[Beowulf] New HPCC results, and an MX question

Wed Jul 20 18:49:09 PDT 2005

Vincent Diepeveen wrote:
>>>There likely will be a difference, because average pingpong doesn't
>>>run on all the cpus. On a 4-cpu node, that can make a big difference.
>>
>>I believe the difference will not be that big. I will get my hands on a 
>>quad in the next couple of weeks, I will look into int.
> 
> 
> The difference will be huge of course, network processors have a switch
> latency. That's why.
> 
> If it must switch at the wrong moment that'll cost 50 us or something at
> certain network chips.

Switch latency is negligable in this problem, and in any event 50us is 
not a realistic switch latency with modern hardware.

The real question is the following: does 4 processes running on 4 
different CPUs affect greatly the latency when sending small messages to 
other nodes compared to only one process running on one CPU ?

The answer, I argue, is "not much". Assuming that all processes sends at 
the exact same time, access to the PCI bus will be serialized, NIC 
processing will be serialized and access to the wire will be serialized. 
  The most expensive resource in this pipeline for 0-byte messages is 
likely to be the NIC. So, it boils down to the NIC overhead per send (or 
recv) and that is not big with MX (and will be further reduce in the 
future). In any event, not in the order of 10us. With GM, it's a 
different story as it does not do PIO for small messages.

> Additional there will be software layers that have to lock in some way.

You don't have to lock when doing os-bypass. At least, you don't have to 
lock with other processes (which is kinda expensive). We take a spinlock 
because we have at least another thread in the lib. The gain of having 
such a thread outweight the cost of the spinlock, no questions about that.

> Locking +  unlocking is already like half a microsecond extra, just like that.

Taking a spinlock on Opteron is ~50 us. On Xeon or Nocona, it's a bit 
more (~150ns).

> Tests at all processors at the same time make major sense.

Yes and no. Most networking people believe the job of a node is to send 
messages. Actually, it's mainly to compute, and sometimes sends 
messages. So, would running a pingpong test on multiple processors at 
the same time sharing a NIC an interesting benchmark ? Not really, it 
won't happen much on real codes that compute most of the time. I prefer 
to optimize other things that help the host compute faster.

> Any denial in advance that it will be the same speed is just ballony.

And I thought I was the bulliest on this list...

I just give my opinion and at least my opinion is backed up by 
first-hand experience. I don't know how to play chess, but I know my stuff.

Patrick
-- 

Patrick Geoffray
Myricom, Inc.
http://www.myri.com

**WHAT YOU NEED TO DO:** Reproduce verbatim the stretch of the MX latency post from "The most expensive" up to and including "for small messages.".

**RECORDED DATA:**
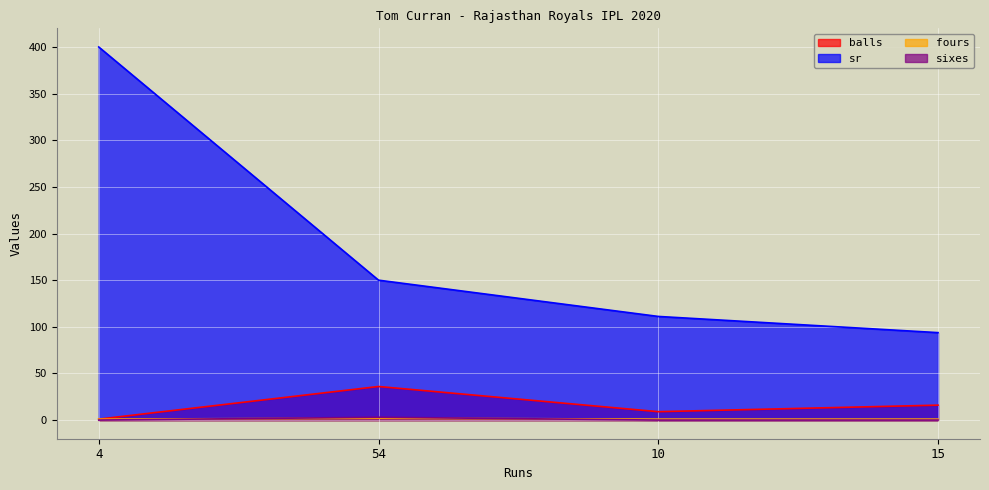

What is the highest value of the balls series?

36.0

**EXPECTED OUTPUT:**
The most expensive resource in this pipeline for 0-byte messages is 
likely to be the NIC. So, it boils down to the NIC overhead per send (or 
recv) and that is not big with MX (and will be further reduce in the 
future). In any event, not in the order of 10us. With GM, it's a 
different story as it does not do PIO for small messages.